Heri Gunawan Cermati RUU Omnibus Law.

Anggota DPR RI Komisi XI Fraksi Partai Gerindra Heri Gunawan akan mencermati poin-poin rencana penyusunan Rancangan Undang-Undang (RUU) Omnibus law.

Sukabumi -  RUU Omnibus law dibuat harus memberikan counter efek perpajakan yang berperinsip pada keadilan, untuk menciptakan kepastian hukum dan bukan dijadikan dasar hukum untuk mengobral tarif pajak.
“Poin RUU Omnibus law disini tidak boleh semuanya diobral, itu imbas hasil (yield) Surat Berharga Negara (SBN) sudah diobral sangat tinggi, nanti pemerintah terbebani membayar bunga tinggi,”ujar HG sapaan akrab legislator besutan Prabowo Subianto.
Dalam hal ini, HG menjelaskan, dalam RUU Omnibus law lebih mendorong pajak, jangan hanya pengusaha kecil saja yang diuber-uber, sementara wajib pajak dari kalangan ‘tertentu’ diberi keringanan.
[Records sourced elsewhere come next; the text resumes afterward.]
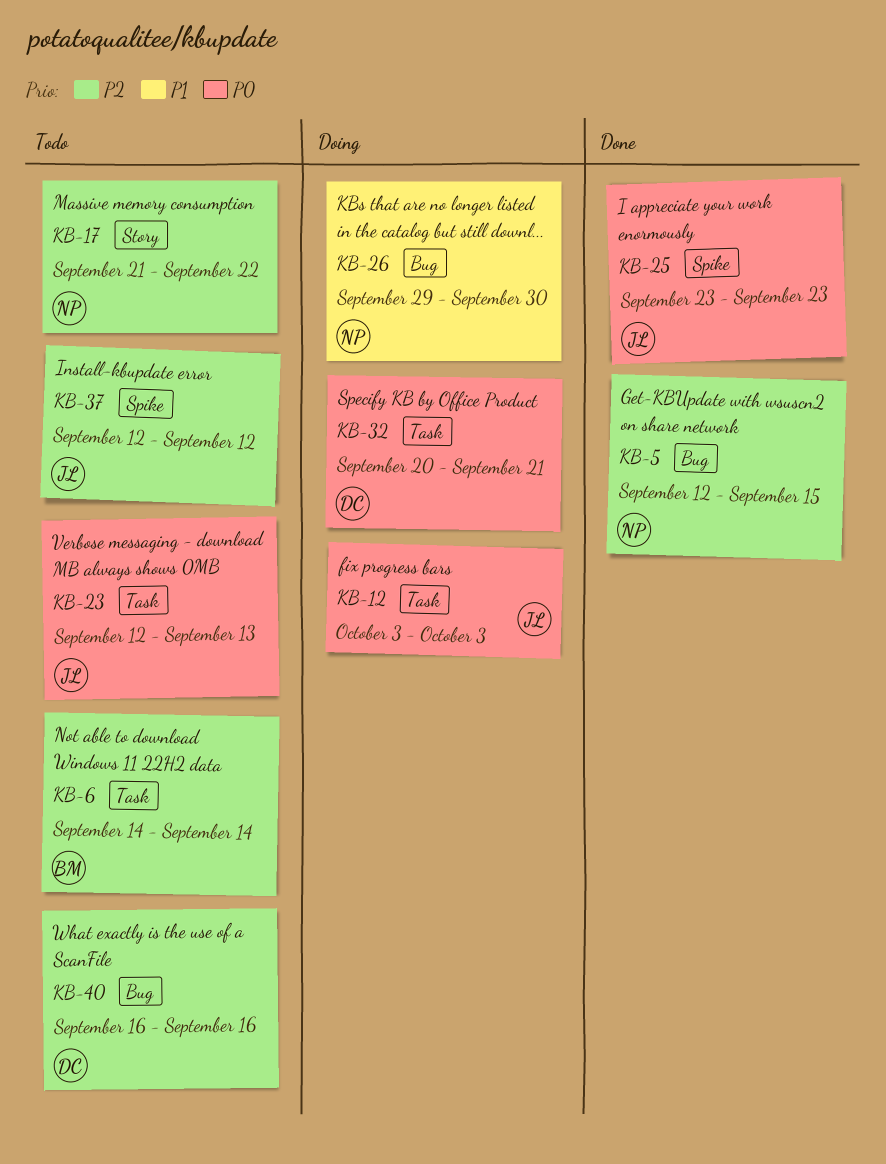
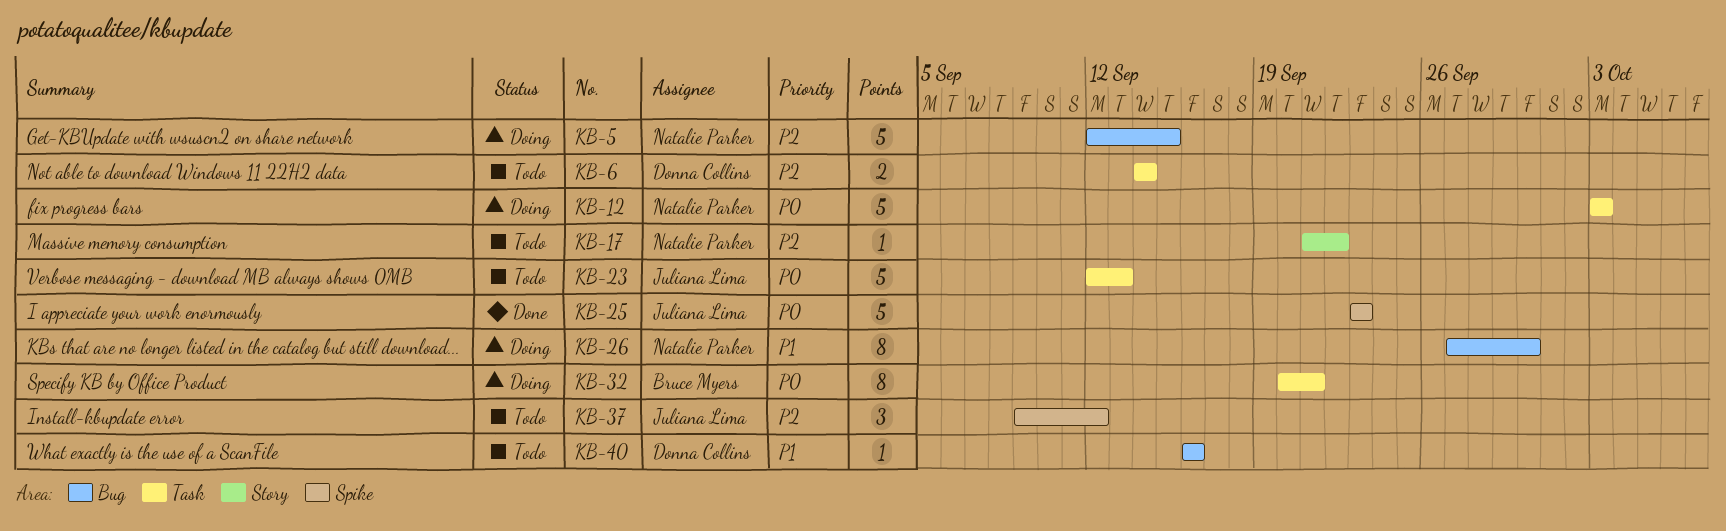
KB-5, status: Done -> Doing
KB-6, owner: Bruce Myers -> Donna Collins
KB-12, owner: Juliana Lima -> Natalie Parker
KB-26, start: Sep 29 -> Sep 27
KB-32, owner: Donna Collins -> Bruce Myers
KB-37, start: Sep 12 -> Sep 9
KB-40, priority: P2 -> P1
“Omnibus law harus bisa mempermudah dunia usaha dan mengundang minat investasi asing yang masuk ke Indonesia,” menurut Wakil Ketua Fraksi DPR RI.
Lanjut HG, dengan mentransformasi ekonomi untuk mengantisipasi perubahan terutama di era digital ekonomi dan untuk membuat sistem pajak kompetitif dengan perpajakan global dan merupakan relaksasi, pemberian insentif.
“Yang dikerjakan pemerintah dalam peningkatan pajak ini harus diapresiasi, diharapkan bisa menyelesaikan tersendatnya pemasukan pajak saat ini,” ungkap Anggota Badan Musyawarah DPR-RI pendiri Rumah Aspirasi dan Insipirasi (RAI) Heri Gunawan.
Sejatinya RUU Omnibus law dimaksud, akan berdampak signifikan terhadap pertumbuhan ekonomi di Indonesia. Pasalnya, di sisi lain masih belum adanya perbaikan dan sinergi administrasi di tiap kementerian dan lembaga yang selaras dengan peraturan daerah.
“Dengan RUU Omnibus law ini ada counter efek dalam pertumbuhan ekonomi hingga tingkat bawah yang dibarengi sinergisitas administrasi,” tandasnya.
Ditambahkan Kapoksi Badan Legislasi DPR-RI ini, Karena
Secara hitungan penerimaan pajak per Oktober 2019, HG mengatakan, baru mencapai Rp 1.173,89 triliun atau 65,71% dari target APBN 2019 yang sebesar Rp 1.786,38 triliun. Sebelumnya, shortfall pajak diperkirakan mencapai lebih dari Rp 160 triliun. Namun melihat penerimaan yang masih seret diperkirakan shortfall akan semakin melebar, mungkin sampai diangka Rp. 260 triliun.
“Omnibus law di bidang perpajakan rencananya disusun dalam enam area. Mulai dari menurunkan tarif pajak penghasilan (PPh). Termasuk pengurangan dan pembebasan pajak seperti tax holiday, super deduction untuk vokasi dan riset dan development dan juga untuk perusahaan yang melakukan penanaman modal untuk kegiatan padat karya, juga fasilitas PPh untuk Kawasan Ekonomi Khusus (KEK),” katanya.
HG memperkirakan, RUU Omnibus Law Perpajakan akan mencakup beberapa Undang-Undang diantaranya, UU PPh, UU PPN, UU KUP, UU Pajak Daerah dan Retribusi Daerah.
“Meski sampai saat ini draf dimaksud belum kami terima, tentunya nanti dibutuhkan kompailing bagi UU yang bersinggungan dalam rencana Omnibus Law di bidang perpajakan tersebut, karena Indonesia belum memiliki portal yang lengkap tentang UU,” tandas HG.